What we do as far as the small toys go is tell her that she can only play with them in her room with her door closed (ds is also walking). DD is a little younger, so she really doesn't have access to much that would be a hazard, but I still keep her 3 & up toys in containers and keep them up high. She knows to ask me for them when she wants to play.
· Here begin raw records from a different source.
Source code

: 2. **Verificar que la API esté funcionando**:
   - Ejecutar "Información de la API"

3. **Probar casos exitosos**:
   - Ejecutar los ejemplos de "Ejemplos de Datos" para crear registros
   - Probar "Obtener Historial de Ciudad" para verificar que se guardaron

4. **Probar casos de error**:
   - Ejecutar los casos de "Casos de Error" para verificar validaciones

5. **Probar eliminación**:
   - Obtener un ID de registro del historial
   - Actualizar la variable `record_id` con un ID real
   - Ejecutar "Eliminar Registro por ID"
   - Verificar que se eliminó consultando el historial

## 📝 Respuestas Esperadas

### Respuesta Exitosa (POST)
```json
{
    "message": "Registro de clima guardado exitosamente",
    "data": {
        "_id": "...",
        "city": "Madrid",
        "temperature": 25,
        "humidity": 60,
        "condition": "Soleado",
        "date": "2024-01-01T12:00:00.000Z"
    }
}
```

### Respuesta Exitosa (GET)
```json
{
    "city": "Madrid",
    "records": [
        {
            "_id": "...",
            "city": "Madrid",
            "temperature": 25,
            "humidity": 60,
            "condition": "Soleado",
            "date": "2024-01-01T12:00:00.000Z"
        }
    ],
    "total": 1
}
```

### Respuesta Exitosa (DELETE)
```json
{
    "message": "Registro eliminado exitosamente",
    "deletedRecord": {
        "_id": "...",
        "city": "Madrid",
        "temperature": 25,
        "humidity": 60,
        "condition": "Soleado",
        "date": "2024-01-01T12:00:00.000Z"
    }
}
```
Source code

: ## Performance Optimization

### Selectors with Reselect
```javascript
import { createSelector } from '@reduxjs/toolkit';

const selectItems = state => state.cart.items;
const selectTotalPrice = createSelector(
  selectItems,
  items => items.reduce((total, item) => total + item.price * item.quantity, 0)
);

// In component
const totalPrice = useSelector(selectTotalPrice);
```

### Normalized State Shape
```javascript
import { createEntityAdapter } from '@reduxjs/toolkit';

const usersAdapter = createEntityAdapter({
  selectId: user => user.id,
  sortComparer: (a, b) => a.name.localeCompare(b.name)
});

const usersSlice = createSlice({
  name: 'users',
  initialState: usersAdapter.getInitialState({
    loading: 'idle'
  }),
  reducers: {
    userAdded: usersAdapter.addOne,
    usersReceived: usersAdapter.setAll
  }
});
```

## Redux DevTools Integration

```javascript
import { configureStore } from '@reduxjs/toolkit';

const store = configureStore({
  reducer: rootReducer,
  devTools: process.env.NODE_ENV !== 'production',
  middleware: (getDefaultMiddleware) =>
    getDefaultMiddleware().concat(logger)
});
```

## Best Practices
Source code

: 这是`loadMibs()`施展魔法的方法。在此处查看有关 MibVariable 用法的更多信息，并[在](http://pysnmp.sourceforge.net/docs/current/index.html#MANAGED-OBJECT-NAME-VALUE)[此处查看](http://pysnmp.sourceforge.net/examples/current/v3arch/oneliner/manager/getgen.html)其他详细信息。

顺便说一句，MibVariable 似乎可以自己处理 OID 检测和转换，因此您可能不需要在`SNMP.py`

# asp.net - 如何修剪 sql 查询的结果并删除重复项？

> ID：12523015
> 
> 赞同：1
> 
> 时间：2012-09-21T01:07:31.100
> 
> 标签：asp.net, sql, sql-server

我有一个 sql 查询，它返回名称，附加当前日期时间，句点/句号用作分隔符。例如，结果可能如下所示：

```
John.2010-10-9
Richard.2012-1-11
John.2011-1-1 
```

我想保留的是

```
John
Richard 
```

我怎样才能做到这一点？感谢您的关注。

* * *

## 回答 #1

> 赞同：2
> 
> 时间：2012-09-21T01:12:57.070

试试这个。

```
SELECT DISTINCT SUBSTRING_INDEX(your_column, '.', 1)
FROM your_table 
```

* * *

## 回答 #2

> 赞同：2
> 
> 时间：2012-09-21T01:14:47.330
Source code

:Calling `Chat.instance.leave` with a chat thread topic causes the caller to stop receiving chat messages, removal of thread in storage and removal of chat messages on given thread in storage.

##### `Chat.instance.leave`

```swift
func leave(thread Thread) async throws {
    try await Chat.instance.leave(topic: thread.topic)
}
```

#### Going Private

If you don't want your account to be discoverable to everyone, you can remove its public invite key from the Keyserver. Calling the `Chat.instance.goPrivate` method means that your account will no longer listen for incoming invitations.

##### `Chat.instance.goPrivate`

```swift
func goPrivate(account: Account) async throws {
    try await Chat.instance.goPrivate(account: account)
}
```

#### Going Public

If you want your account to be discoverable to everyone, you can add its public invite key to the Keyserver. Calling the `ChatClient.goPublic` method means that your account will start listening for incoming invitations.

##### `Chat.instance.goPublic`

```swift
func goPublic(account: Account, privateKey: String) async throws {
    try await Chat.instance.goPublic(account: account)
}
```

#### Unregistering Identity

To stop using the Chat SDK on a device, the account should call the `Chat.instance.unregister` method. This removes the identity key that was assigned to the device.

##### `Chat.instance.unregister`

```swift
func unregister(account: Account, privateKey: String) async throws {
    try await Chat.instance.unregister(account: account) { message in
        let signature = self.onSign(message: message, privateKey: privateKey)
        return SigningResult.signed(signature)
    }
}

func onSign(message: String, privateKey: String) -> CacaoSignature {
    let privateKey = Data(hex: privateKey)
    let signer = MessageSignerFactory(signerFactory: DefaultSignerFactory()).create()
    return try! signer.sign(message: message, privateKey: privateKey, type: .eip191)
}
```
I would think that she would be able to understand something simple like telling her that the only things that go into the baby's mouth are a paci and the bottle. Maybe try that as opposed to telling her what can't. And that the baby can only play with the baby toys.
Answer:

I have an easy fix...I hope! It worked with my own children. Give her a toilet paper roll (an empty one). Tell her that anything small enough to fit in it is too small to give to the baby! It was actually something our big brother/sister class told us when we were pregnant! It was SO easy for them to remember this way...and they had fun decorating or coloring the rolls...and if they got lost, well, around here there is ALWAYS a spare empty roll!! LOL
Answer:

Thank you all!

Blessed with 6 - I am going to do the toilet paper roll explanation the first thing in the morning! She really likes to be in control so I have high hopes this will work. Thank you.
Answer:

I'm not saying your child is doing what mine did, but at that age my ds was GREAT at playing, "dumb" when he knew perfectly well what I was talking about!!!
Answer:

Originally Posted by Stormy I'm not saying your child is doing what mine did, but at that age my ds was GREAT at playing, "dumb" when he knew perfectly well what I was talking about!!!
I was going to say the same thing.

My boys were 3 1/2 and 2 1/2 when Wyndser was born, and I had to teach them not to give things to her that were dangerous, too. I think they understand more than we tend to give them credit for. Personally, I would punish her for her actions. It may break your heart to do it, but it would crush you if something horrible happened to your baby.
Answer:

Originally Posted by blessed_with_6 I have an easy fix...I hope! It worked with my own children. Give her a toilet paper roll (an empty one). Tell her that anything small enough to fit in it is too small to give to the baby! It was actually something our big brother/sister class told us when we were pregnant! It was SO easy for them to remember this way...and they had fun decorating or coloring the rolls...and if they got lost, well, around here there is ALWAYS a spare empty roll!! LOL

What a great idea!!
Answer:

Yeah, I've been wondering about her "playing dumb" but just wanted to make sure that I'm not asking her to understand something she may not be capable of at her age. I dont want to punsh her for something that is not her fault. Today, I've explained the toilet paper tube and she's been playing with it and trying to put things into it and I've been also teaching her more how to play with the baby I think I haven't spent enough time doing that. I've also been trying to get her in a sibling class, she was too young while I was pregnant, maybe if a nurse explained it to her she might take it more seriously. But I can't get anyone at the hospital in charge of classes to return my calls or answer my e-mails. Maybe I'll ask the pediatrician to talk to her at our next appt.
Answer:

I think it depends on the kid. My daughter was 2 1/2 when her brother started eating food and was very aware of what was appropriate. In fact, she would come behind me and break food up smaller if she didn't feel I did a good enough job. She was constantly bugging me, even making me break things up like crackers. She was very worried he would choke. My son on the other hand, isn't three yet but I would totally amazed if he "got" choking and safety at that point.